El impacto que generan eventos de la magnitud de la Copa del Mundo 2026 no solo se vive dentro de las canchas, sino también fuera de ellas. Tal es el caso de las propias ciudades sede del torneo, las cuales se convirtieron en auténticos polos temporales de actividad económica.
De acuerdo con datos revelados por Visa, metrópolis como la Ciudad de México, Los Ángeles y Toronto registraron un incremento notable en sus economías locales previo, durante y después de cada partido que albergaron.
Por ejemplo, en la CDMX se detectó que el día del juego inaugural del Mundial, el 64% de las compras realizadas dentro del estadio por tarjetahabientes internacionales de Visa correspondió al sector retail (comercio al por menor).

[TAREAS]
1. Cita sin cambios, del texto sobre el Mundial 2026, todo lo que va desde "El impacto que" hasta "de actividad económica.".
2. Prolonga el texto sobre el Mundial 2026 a partir de su última oración.

[REGISTROS PROPORCIONADOS]
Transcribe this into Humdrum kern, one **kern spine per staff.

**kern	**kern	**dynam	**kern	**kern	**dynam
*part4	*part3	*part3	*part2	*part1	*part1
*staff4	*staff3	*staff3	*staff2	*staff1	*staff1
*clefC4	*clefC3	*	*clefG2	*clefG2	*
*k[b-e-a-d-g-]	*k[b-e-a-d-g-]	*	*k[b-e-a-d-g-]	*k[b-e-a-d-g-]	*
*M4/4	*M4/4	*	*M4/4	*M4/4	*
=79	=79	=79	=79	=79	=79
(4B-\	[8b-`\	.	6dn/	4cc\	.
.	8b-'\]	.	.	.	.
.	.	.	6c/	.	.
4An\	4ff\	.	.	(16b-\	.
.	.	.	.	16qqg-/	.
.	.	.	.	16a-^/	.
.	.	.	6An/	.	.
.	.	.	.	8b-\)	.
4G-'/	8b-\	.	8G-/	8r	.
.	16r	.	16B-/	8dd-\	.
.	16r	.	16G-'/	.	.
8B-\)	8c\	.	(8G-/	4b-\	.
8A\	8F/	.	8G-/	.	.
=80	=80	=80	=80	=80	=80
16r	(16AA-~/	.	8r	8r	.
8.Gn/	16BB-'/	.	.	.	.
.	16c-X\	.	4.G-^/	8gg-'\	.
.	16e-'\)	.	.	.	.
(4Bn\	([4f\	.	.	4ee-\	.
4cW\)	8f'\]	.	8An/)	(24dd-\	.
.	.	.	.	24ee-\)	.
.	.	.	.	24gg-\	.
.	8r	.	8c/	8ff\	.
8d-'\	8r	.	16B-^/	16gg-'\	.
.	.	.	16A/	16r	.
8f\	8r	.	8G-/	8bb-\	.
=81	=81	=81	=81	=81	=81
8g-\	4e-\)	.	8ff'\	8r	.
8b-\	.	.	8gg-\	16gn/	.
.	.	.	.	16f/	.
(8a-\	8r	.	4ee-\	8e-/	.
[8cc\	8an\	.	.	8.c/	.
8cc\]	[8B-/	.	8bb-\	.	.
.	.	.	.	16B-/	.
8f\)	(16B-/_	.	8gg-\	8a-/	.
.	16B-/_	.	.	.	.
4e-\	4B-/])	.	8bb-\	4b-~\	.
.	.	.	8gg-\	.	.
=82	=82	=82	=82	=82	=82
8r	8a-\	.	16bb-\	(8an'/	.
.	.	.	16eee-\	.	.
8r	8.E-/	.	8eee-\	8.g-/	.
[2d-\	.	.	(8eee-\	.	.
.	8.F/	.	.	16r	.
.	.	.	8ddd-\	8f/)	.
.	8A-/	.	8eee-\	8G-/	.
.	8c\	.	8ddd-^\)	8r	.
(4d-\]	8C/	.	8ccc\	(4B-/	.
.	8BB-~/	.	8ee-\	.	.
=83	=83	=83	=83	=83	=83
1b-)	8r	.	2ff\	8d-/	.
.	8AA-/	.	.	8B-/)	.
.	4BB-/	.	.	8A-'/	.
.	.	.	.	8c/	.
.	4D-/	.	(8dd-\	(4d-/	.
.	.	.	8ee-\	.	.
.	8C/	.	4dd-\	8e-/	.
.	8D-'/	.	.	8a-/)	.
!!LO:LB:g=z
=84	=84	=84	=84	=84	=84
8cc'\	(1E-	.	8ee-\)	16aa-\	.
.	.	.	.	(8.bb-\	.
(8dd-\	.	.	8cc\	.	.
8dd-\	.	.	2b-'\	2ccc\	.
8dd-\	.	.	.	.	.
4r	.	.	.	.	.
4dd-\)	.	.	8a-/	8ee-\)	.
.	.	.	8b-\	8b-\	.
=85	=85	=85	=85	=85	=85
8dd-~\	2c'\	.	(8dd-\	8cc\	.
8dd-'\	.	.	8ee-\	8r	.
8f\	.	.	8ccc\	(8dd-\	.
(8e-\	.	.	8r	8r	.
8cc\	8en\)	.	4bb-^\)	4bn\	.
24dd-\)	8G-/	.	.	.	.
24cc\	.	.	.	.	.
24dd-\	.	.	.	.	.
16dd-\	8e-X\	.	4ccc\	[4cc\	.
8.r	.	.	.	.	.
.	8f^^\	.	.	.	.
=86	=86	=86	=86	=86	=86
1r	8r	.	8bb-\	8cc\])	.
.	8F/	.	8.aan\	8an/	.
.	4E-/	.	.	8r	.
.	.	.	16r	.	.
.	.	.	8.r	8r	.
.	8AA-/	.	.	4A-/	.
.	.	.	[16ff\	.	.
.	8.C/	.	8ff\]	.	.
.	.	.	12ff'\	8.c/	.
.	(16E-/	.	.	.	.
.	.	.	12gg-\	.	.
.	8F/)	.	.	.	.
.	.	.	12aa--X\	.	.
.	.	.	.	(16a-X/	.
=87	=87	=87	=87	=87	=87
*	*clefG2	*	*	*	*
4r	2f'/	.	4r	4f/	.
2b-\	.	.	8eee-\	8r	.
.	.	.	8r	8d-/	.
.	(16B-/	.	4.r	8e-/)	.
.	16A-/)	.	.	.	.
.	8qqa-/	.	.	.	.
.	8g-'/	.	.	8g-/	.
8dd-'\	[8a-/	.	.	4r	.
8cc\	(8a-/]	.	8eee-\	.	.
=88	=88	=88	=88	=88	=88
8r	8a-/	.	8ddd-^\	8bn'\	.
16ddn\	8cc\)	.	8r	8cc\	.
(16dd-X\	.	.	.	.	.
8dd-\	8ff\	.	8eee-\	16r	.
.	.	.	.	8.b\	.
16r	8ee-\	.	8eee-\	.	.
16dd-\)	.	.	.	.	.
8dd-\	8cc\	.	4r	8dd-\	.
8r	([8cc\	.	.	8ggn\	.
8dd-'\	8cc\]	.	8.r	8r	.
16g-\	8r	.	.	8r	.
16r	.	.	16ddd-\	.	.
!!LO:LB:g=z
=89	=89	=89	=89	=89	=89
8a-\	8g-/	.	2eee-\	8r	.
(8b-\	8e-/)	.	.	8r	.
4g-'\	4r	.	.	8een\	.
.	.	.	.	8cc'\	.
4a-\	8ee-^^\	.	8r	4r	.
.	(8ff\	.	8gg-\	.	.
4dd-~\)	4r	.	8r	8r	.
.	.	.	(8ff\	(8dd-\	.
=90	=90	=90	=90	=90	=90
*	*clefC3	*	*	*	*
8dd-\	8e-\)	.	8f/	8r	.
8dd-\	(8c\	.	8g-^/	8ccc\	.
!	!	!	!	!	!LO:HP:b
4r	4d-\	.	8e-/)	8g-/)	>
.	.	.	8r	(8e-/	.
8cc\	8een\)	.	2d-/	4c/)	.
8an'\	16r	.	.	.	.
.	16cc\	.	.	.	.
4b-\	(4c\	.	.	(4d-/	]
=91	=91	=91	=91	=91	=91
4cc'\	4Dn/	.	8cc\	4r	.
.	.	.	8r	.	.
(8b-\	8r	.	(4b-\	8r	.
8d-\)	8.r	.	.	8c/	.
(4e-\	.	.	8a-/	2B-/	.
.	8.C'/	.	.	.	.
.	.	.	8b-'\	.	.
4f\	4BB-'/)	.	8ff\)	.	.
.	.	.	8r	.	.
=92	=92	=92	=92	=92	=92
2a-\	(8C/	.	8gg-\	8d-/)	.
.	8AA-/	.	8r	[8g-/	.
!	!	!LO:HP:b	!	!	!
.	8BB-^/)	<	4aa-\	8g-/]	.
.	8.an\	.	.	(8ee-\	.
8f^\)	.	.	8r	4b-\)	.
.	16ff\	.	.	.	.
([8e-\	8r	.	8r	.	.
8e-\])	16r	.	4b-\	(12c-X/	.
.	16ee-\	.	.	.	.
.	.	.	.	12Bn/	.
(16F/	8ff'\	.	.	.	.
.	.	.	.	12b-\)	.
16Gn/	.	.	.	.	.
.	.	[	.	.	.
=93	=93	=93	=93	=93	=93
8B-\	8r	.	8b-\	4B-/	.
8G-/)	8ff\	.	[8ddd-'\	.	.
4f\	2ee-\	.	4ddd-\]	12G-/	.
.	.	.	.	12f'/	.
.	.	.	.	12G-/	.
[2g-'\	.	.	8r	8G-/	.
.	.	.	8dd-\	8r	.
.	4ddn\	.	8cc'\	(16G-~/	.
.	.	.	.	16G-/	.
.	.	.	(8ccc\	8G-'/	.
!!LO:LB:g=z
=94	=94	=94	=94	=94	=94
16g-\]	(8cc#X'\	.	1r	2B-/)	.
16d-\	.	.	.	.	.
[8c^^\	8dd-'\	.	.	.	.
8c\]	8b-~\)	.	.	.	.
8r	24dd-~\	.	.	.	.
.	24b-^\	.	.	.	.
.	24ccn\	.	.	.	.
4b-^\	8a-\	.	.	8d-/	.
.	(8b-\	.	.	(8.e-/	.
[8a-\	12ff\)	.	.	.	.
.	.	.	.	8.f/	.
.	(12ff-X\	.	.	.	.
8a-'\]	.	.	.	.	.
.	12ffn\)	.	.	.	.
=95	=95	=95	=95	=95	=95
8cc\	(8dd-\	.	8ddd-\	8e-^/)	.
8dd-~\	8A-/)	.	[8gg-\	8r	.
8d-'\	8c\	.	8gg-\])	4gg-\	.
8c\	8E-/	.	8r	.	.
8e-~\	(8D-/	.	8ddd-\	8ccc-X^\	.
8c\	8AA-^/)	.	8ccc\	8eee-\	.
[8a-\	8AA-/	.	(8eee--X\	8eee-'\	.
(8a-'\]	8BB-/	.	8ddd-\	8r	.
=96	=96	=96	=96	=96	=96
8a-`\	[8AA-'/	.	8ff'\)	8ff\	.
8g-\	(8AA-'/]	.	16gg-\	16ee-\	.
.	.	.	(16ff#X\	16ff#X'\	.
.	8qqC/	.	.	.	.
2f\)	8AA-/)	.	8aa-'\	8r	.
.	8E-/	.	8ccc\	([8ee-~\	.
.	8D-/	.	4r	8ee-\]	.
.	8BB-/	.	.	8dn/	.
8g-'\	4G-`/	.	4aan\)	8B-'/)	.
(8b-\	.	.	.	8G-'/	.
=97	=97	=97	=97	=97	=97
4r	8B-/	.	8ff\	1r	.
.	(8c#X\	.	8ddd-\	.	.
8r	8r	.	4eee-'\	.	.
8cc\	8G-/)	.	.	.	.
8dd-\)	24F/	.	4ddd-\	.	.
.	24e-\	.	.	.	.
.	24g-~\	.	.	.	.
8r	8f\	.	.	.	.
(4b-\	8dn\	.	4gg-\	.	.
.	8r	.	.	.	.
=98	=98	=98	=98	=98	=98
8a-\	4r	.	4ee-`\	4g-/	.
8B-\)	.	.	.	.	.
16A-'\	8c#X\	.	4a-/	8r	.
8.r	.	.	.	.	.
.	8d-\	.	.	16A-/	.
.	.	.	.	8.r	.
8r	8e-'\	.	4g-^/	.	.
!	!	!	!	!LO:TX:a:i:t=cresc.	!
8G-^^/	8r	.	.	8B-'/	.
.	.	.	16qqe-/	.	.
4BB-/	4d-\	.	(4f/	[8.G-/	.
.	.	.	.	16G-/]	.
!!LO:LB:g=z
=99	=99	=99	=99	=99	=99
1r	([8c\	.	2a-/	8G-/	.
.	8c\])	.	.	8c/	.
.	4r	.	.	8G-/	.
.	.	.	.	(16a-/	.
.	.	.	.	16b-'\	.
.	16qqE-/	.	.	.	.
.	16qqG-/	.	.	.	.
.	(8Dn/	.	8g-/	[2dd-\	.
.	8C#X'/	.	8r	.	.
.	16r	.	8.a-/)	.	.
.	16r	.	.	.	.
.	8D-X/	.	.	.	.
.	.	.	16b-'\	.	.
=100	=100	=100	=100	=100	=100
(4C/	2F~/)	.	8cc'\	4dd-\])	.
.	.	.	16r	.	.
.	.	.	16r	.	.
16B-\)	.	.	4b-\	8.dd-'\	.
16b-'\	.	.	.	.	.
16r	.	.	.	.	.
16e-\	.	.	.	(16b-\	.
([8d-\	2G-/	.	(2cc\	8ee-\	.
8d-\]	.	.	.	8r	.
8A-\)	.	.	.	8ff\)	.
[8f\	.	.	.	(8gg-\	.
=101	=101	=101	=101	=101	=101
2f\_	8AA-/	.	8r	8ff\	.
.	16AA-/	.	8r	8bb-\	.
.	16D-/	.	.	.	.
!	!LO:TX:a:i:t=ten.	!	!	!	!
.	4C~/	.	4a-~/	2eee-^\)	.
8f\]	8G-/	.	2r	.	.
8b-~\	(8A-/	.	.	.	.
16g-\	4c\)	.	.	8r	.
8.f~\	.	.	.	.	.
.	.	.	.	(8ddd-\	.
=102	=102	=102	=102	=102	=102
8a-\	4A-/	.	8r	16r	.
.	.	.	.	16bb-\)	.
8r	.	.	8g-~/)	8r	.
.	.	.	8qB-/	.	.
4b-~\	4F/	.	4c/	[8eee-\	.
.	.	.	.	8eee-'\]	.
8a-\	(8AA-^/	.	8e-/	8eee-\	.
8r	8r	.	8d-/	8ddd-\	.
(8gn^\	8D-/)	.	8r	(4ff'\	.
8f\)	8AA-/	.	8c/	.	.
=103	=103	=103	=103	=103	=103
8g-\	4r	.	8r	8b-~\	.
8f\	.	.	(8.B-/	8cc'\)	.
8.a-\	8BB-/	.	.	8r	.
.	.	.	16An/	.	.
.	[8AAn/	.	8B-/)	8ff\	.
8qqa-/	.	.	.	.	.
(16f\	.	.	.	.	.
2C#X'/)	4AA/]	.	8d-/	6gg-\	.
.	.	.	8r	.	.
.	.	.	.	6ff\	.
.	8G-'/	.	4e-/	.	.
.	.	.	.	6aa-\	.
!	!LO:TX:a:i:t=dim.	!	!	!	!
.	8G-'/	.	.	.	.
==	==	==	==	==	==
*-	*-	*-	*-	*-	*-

[RESPUESTAS]
1.
El impacto que generan eventos de la magnitud de la Copa del Mundo 2026 no solo se vive dentro de las canchas, sino también fuera de ellas. Tal es el caso de las propias ciudades sede del torneo, las cuales se convirtieron en auténticos polos temporales de actividad económica.

2.
Esta tendencia se replicó en Los Ángeles, ciudad que registró un incremento general del 16.5% en el gasto de los tarjetahabientes Visa. Por su parte, Toronto reportó un aumento del 73.6% en los consumos en entretenimiento desde días previos a los encuentros, impulsado por los aficionados que arribaron con anticipación.
Este tipo de cifras deja clara la relevancia que tienen los grandes eventos deportivos para las comunidades que los hospedan, ya que dinamizan el crecimiento económico local y benefician de manera directa a los pequeños comercios.